→ EXERCISE DETAILS
All lines from the one containing "い範囲でおこなわれるため、比較的短期間で完了する工事となり" through the end of the data below must be reproduced exactly, and no others.

→ DATA TO USE
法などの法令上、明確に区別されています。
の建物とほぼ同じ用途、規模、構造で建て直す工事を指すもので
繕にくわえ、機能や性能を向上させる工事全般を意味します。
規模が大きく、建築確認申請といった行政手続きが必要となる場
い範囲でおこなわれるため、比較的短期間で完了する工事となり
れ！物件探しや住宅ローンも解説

→ PROBLEM SOLUTION
い範囲でおこなわれるため、比較的短期間で完了する工事となり
れ！物件探しや住宅ローンも解説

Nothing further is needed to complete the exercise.